Man explained that he wanted US investments to arrive in the country and said he wanted to "help" the judiciary to create better conditions for these investments. How do you dissociate these bold definitions from the blatant interference with one of the powers of the Argentine state that they explain from what has happened in recent years in the Argentine judicial system?

Now, what is the place that this strategy of imperial power reserves for the media? We have seen in recent years: the press, which enthusiastically accompanied the catastrophic experience of the Macri government, was its main mechanism of legitimation. A black legend of the kirchnerist governments was built, they were identified with political extremism, they were associated with international terrorism, they were accused of exclusive political corruption, as if the collusion between big private entrepreneurs and the 'State was born those years, as if the family and the personal fortune of the current president had nothing to do with this phenomenon. Kyrchnerist governments have been replaced by political and communicative persecutions, whereas in the previous period no opponent was deprived of his freedom and rights, and no journalist had lost his job because of his political opinion.

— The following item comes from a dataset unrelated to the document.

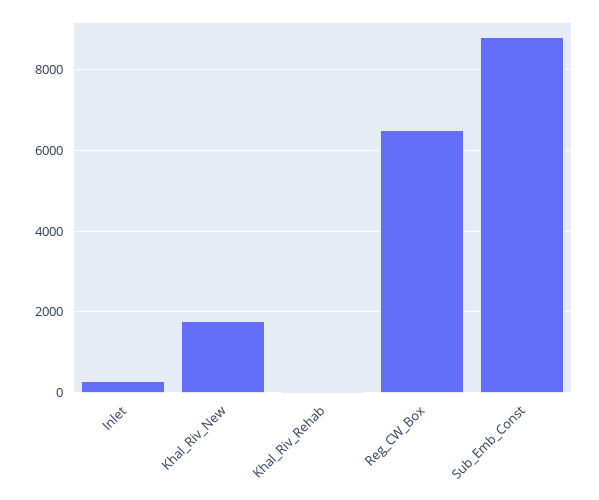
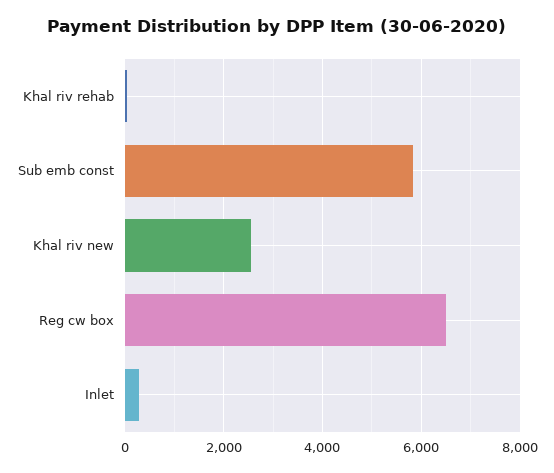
Khal_Riv_New: 1800 -> 2600
Sub_Emb_Const: 8800 -> 5800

The investigation of Judge Ramos Padilla is of extraordinary political importance. A group of criminals is not the subject of an investigation (only). We are confronted with a case that illustrates a fundamental plot, expressing the way in which real power is evolving in Argentina, according to which we do not vote in any election, that which is not subject to any legal control. This power, that of money, that of influence, is the real niche of corruption and impunity in the country. The government that has agitated these days was the most institutionally representative of this utterly defenseless plutocracy in the interest of the country and its citizens, the most attached to corruption and national decline. Freedom, which the President now exercises in his pathetic farewells, must be understood as the absolute impunity of the powerful. Therefore, one of the misunderstandings that must be clarified at this stage is the unusual attempt to attribute to the experience of these years the condition of a period of "institutional strengthening".

Freedom of expression has nothing to do with the impunity of journalists. To really defend and classify it, and not as a license for political operation and abuse of power, criticism of information monopolies, promotion of alternative voices, systematic protection of plurality, rejection of censorship against opinions is necessary. dissidents, as it has been systematically practiced over the past four years. The opening phase is a new opportunity to strengthen this substantial aspect of democracy.